What would have been a relatively small event on Yangon’s outskirts was transformed into a series of demonstrations in the city’s heart that garnered major press coverage.

The ruling National League for Democracy has form here. It has provoked stand-offs with local ethnic communities elsewhere in the country by trying to erect statues of Bogyoke Aung San, the independence hero and father of NLD leader Daw Aung San Suu Kyi. Statues have already gone up in Mon, Kayah and Kachin states, while plans are underway for a further effigy in Chin State.

In Myitkyina, angry Kachin activists defaced a statue with paint, while police forcibly broke up demonstrations in Loikaw after failed attempts to negotiate with protesters.

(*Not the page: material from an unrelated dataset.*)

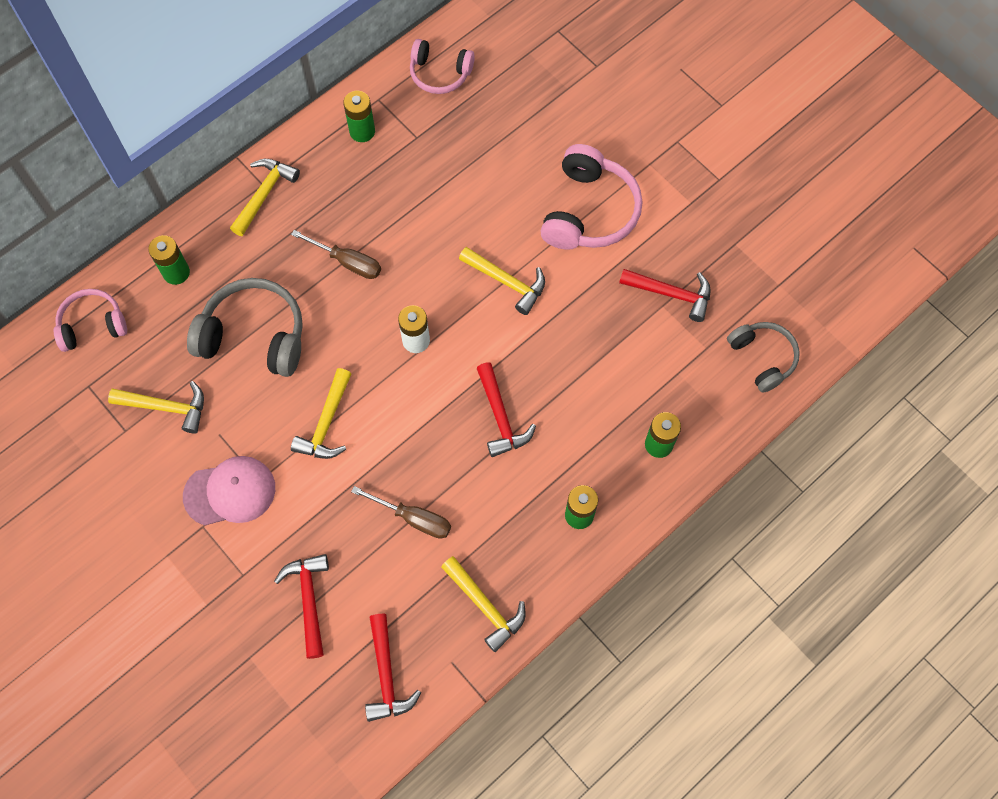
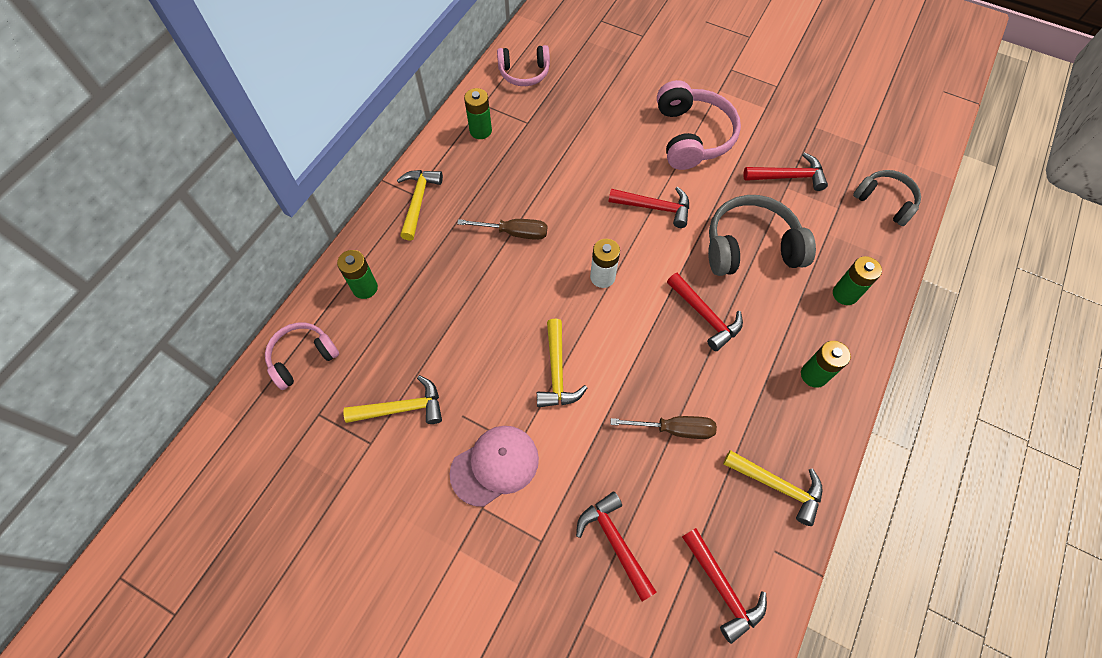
camera: 20 degrees left, 5 degrees down
(254, 336) = (458, 318): grey headphones -> grey headphones (750, 247)
(507, 282) = (655, 207): yellow hammer -> red hammer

While many people across Myanmar have great respect for Aung San, the statues are often seen as evidence of the “Burmanisation” of ethnic minority areas. They are also considered insensitive to the suffering of ethnic minorities, who feel their aspirations have never been fulfilled by Bamar-dominated central governments.

Not only has the NLD ignored these objections, leading to further confrontation, it has allowed it to happen again and again.

Before the statues became an issue, it was the NLD’s naming in early 2017 of a bridge in Mon State after the independence hero that sparked mass protests and possibly cost it a seat in a by-election.

Perhaps NLD leaders figured that because many people in ethnic minority areas voted for them in 2015, they had a free rein to do what they wanted.

If that was the case, they should have learned from the bridge-naming fiasco to take a more sensitive approach. Clearly that hasn’t happened.

Myanmar is about to enter an election year. Ethnic political parties have been tipped to perform better at the polls than in 2015, in part because many of them have reached agreements to merge and create a unified electoral front within different states.

But by picking unnecessary battles with ethnic activists, the government is also laying fertile ground for these resurgent ethnic parties to win over voters who plumped for the NLD four years ago.

This editorial appears in the October 10 edition of Frontier.